Topista Kabagenyi, a resident of Kibimba Cell, says Kasangaki’s commitment is unmatched.
“My son had stopped taking his medication for two years but Kasangaki came home, counselled and put him back on medication. He had improved but because he had lived in denial he passed on,” she says.

Kasangaki attained a certificate in HIV guidance and counselling and has also been volunteering at Muhooti Barracks health facility in Fort Portal City. At the facility she counsels people who come to pick their ARVs and follows up on them at home to ascertain on how they are taking drugs.  At the peak of Covid-19, Kasangaki did door to door delivery of ARVs because most of her peers did not have means of transport to the health facilities. She also visited radio stations to carry the message of hope for those living with HIV.
“During the lockdown my colleagues asked me to lobby for food from the district Covid-19 taskforce and I gladly got it,” Kasangaki says.

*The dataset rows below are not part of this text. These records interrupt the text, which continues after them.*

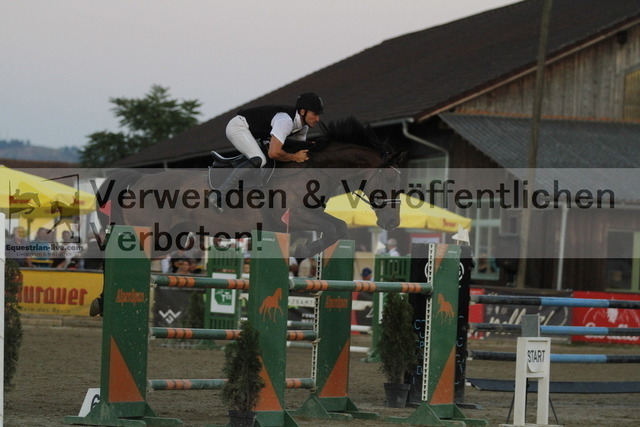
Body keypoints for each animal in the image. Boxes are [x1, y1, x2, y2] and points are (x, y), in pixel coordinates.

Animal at [95, 117, 405, 258]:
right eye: (390, 181)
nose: (393, 223)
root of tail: (139, 180)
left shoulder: (303, 218)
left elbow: (336, 228)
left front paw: (305, 249)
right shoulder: (296, 215)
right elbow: (336, 226)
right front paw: (304, 252)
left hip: (171, 238)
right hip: (152, 232)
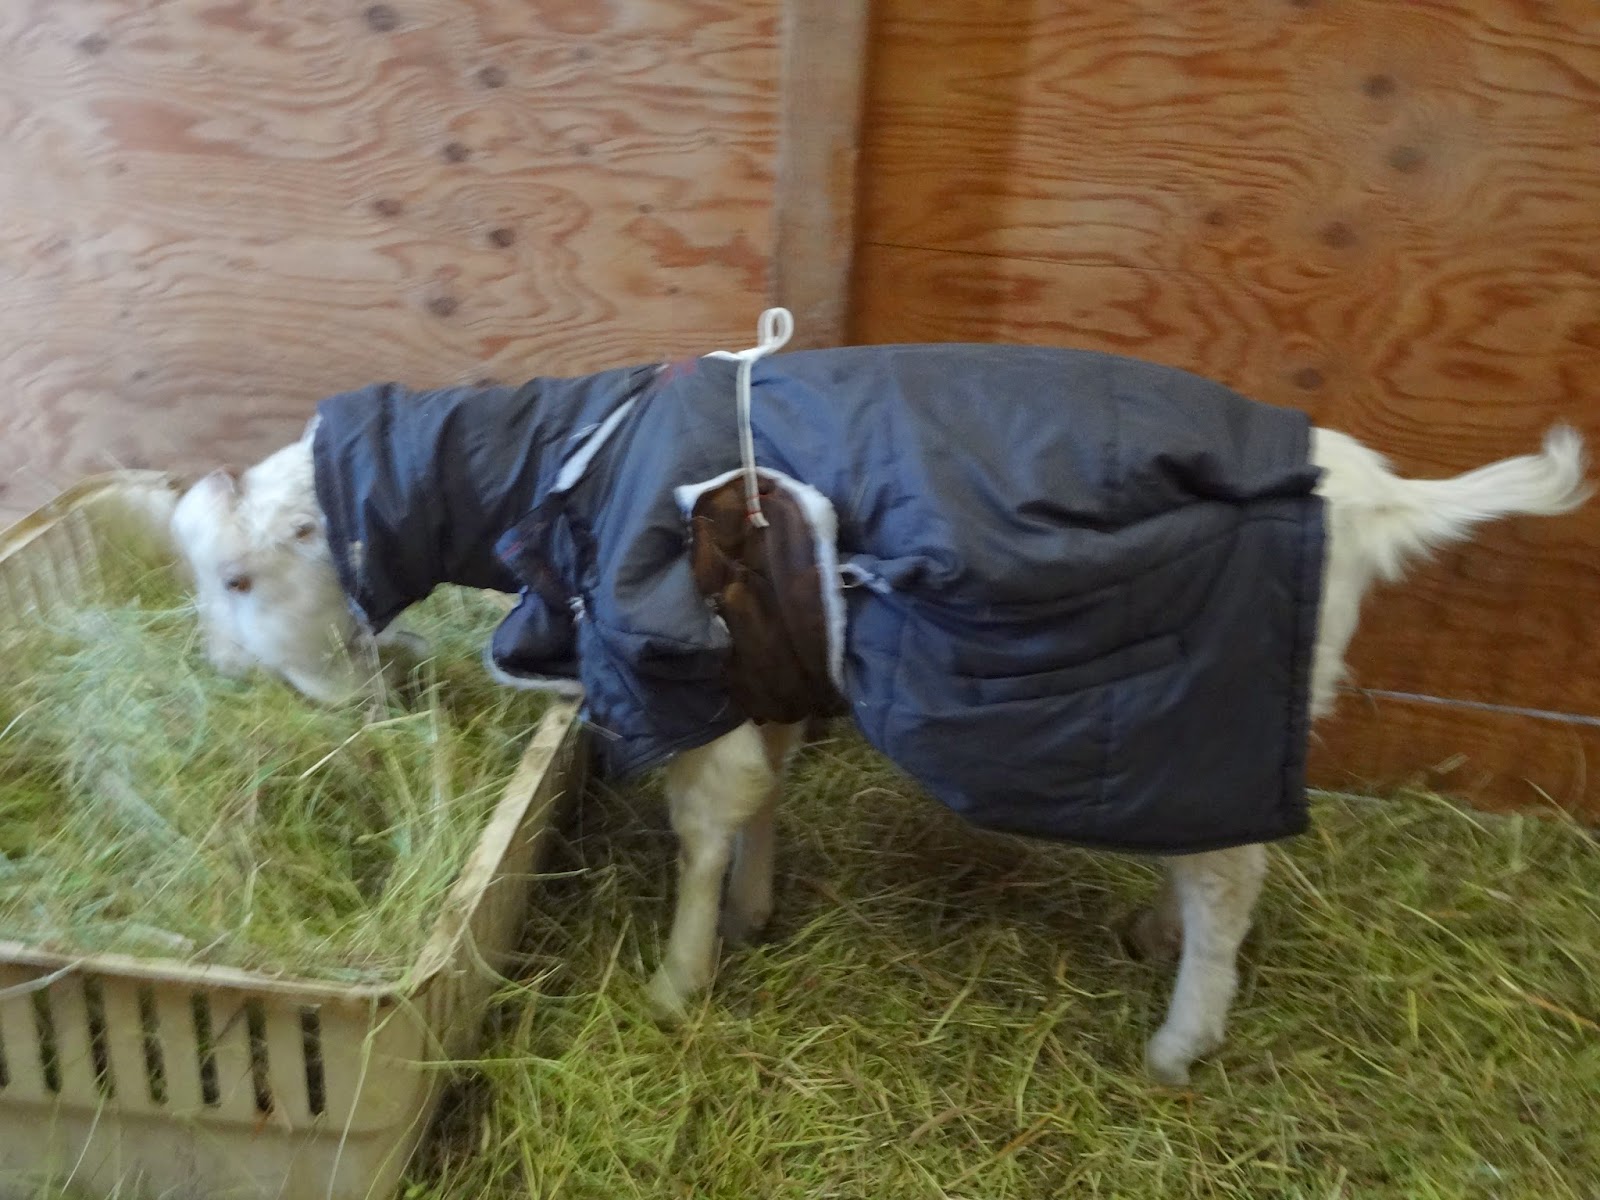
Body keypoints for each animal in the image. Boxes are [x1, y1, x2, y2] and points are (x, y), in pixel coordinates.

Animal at [170, 366, 1587, 1086]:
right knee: (1214, 858)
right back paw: (1156, 934)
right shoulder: (766, 660)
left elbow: (704, 823)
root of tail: (1372, 489)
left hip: (1210, 696)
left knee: (1234, 879)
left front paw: (678, 981)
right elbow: (760, 801)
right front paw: (749, 914)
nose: (223, 682)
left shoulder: (684, 667)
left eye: (238, 577)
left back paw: (1181, 1036)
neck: (572, 455)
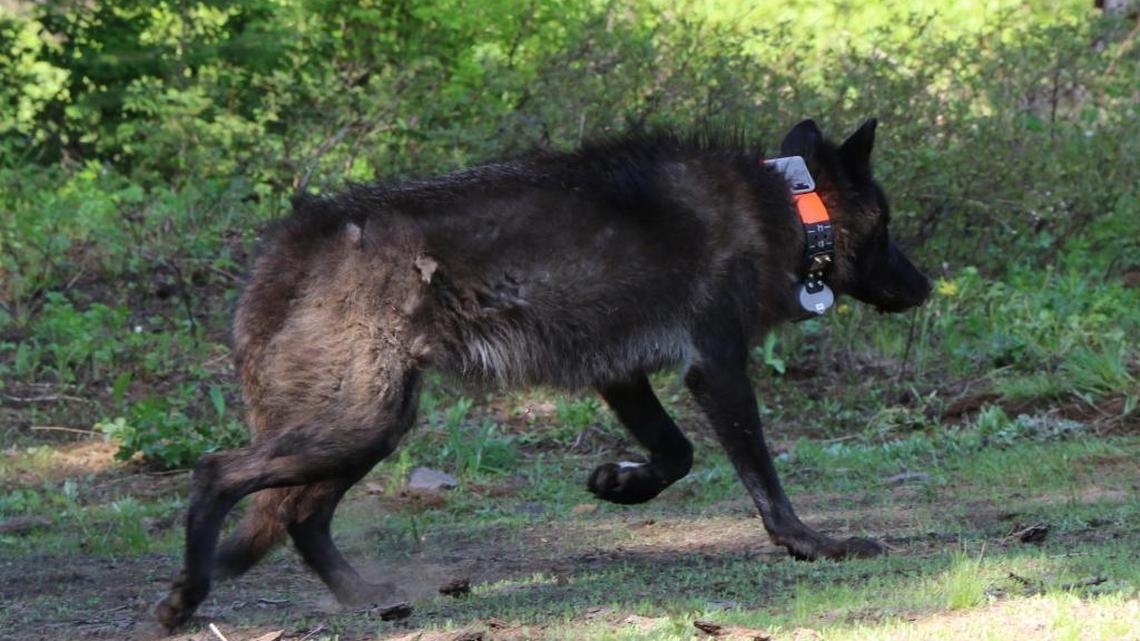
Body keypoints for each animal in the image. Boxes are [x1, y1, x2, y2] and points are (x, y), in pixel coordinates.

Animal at [156, 118, 932, 629]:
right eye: (891, 227)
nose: (926, 286)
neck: (790, 206)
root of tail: (291, 241)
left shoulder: (622, 374)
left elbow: (676, 454)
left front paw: (619, 484)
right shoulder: (716, 370)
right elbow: (764, 483)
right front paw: (813, 545)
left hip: (372, 426)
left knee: (300, 515)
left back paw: (366, 597)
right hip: (360, 425)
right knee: (218, 473)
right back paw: (188, 595)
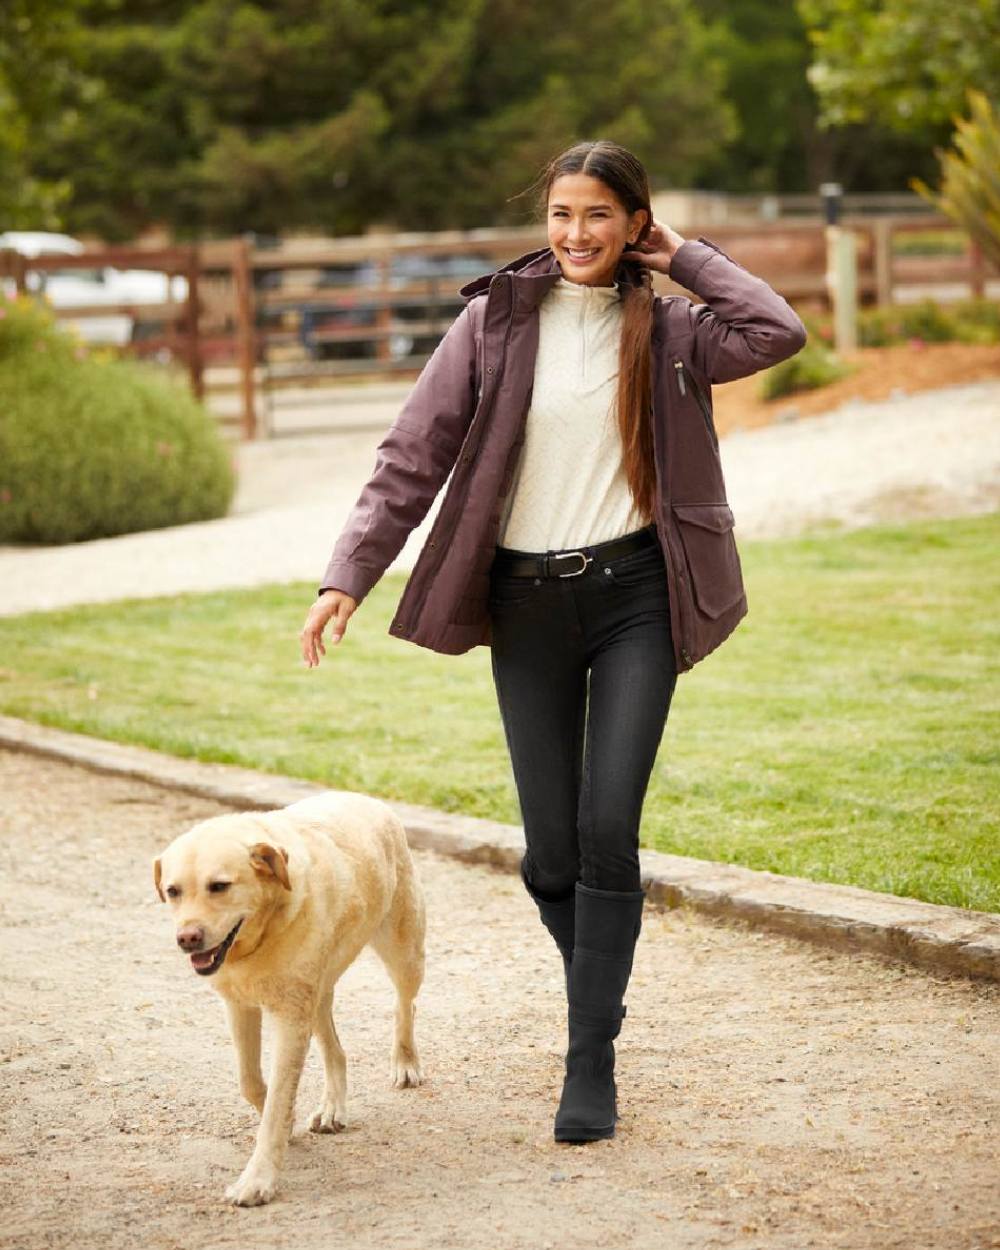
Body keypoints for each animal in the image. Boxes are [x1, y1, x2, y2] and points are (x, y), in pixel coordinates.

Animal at [153, 795, 425, 1205]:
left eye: (219, 886)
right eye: (173, 891)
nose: (187, 938)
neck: (260, 935)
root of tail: (367, 798)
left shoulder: (290, 1018)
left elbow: (277, 1103)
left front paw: (258, 1179)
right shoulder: (241, 1007)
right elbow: (250, 1082)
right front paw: (289, 1123)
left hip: (405, 955)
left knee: (403, 1005)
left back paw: (405, 1063)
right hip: (317, 993)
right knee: (335, 1050)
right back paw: (331, 1107)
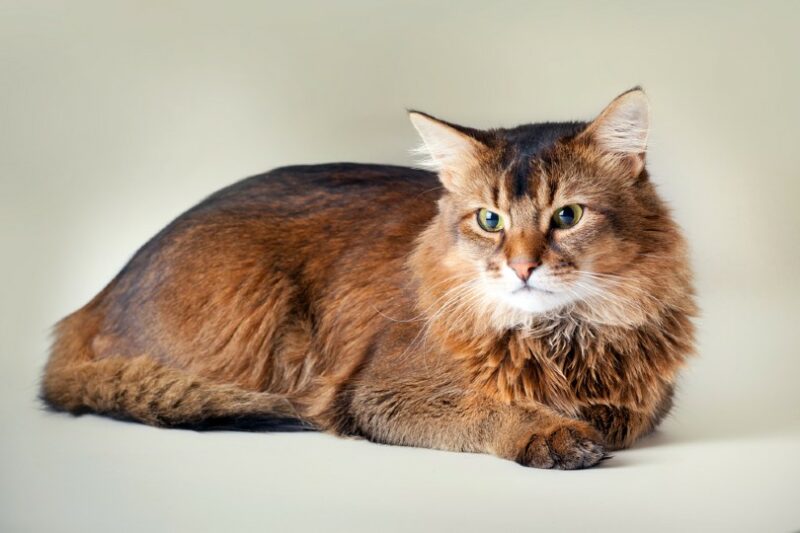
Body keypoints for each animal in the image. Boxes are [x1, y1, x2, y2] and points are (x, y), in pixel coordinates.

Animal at [42, 88, 692, 470]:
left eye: (568, 216)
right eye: (490, 220)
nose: (523, 266)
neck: (559, 337)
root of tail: (90, 305)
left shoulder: (650, 395)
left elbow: (625, 414)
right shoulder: (377, 392)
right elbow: (486, 408)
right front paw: (550, 432)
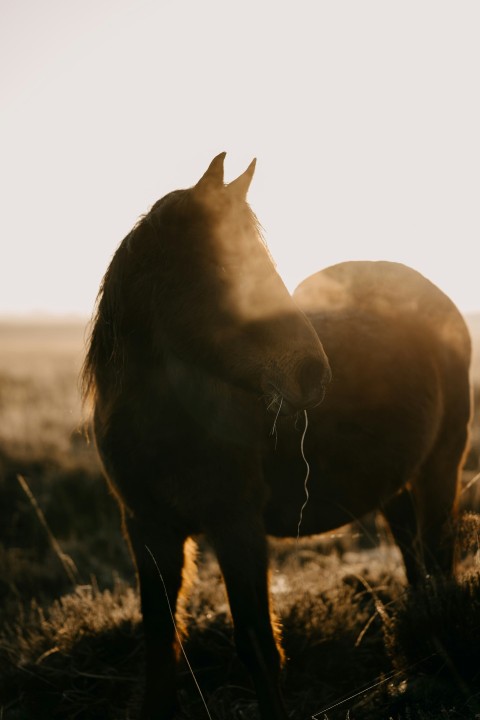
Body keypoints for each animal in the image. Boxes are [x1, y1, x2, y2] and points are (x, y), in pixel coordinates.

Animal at [83, 156, 472, 720]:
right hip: (396, 482)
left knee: (439, 556)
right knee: (412, 550)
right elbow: (160, 641)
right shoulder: (148, 529)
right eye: (229, 271)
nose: (315, 374)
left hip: (441, 465)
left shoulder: (238, 526)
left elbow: (258, 645)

Kasangaki, second left next to King Oyo of Tooro Kingdom pose for photo after sensitisation meeting in 2018 in Muchwa, Fort Portal. Photo/ALEX ASHABA

 Challenges
 She had initially wanted to give up her at the start because of the stigmatization in the co, people talked much about me that I will die soon, I lost courage but after two years the talk in the community reduced, those who were discriminating against me, they started seeking advice and knowledge from me,” she says.  “It is not easy to convince someone to take drugs, but I have been lucky to convince a number of them. However, I have to walk more than 20 kilometres to trace most of these patients. That is why the government should support us as activists,” Kasangaki explains.
The 32-year-old, says sometimes when she walks past a group of people, they say “there goes a woman with [HIV] /Aids!” adding that others fear to disclose their status to her and some undermine her during counselling as they ask, “how can a sick person be in place to counsel us?” 

She has not backed down. It is against this background that Kasangaki appeals to higher authorities.
“Government should recognise us because we do a lot of work, we would like to have some personal protective gear and transport means,” she  concludes.

Did you know?
HIV/AIDs in Kabarole
The newly released report by Uganda Aids Commission, 2020 has ranked Kabarole district in Western Uganda as the second district after Kalangala with the highest HIV/AIDs prevalence rate standing at 14.6 percent.
The Kabarole district HIV/AIDs focal person Catherine Kemigabo said by November, the district had a total 27,368 people living with HIV/AIDs who are in care of which 2,922 are youth between 10-24 years.
The data for the new HIV/Aids infections in Kabarole district for the month of July to September 2021 shows that 314 people with HIV/Aids were registered.